_TO DO_
Write out the following lines word for word, leaving the pictures out of your answer.

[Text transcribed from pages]
- Opening Delimiter -

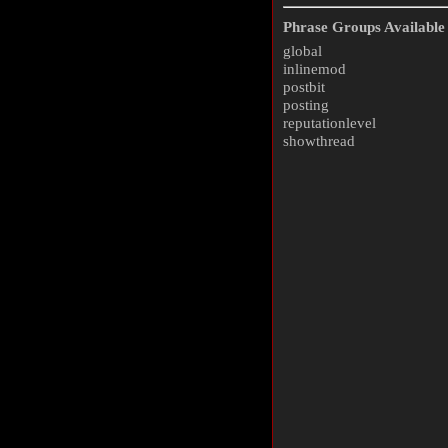
Phrase Groups Available 
global
inlinemod
postbit
posting
reputationlevel
showthread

- Closing Delimiter -

_OUTPUT FOR THIS EXERCISE_
Phrase Groups Available 
global
inlinemod
postbit
posting
reputationlevel
showthread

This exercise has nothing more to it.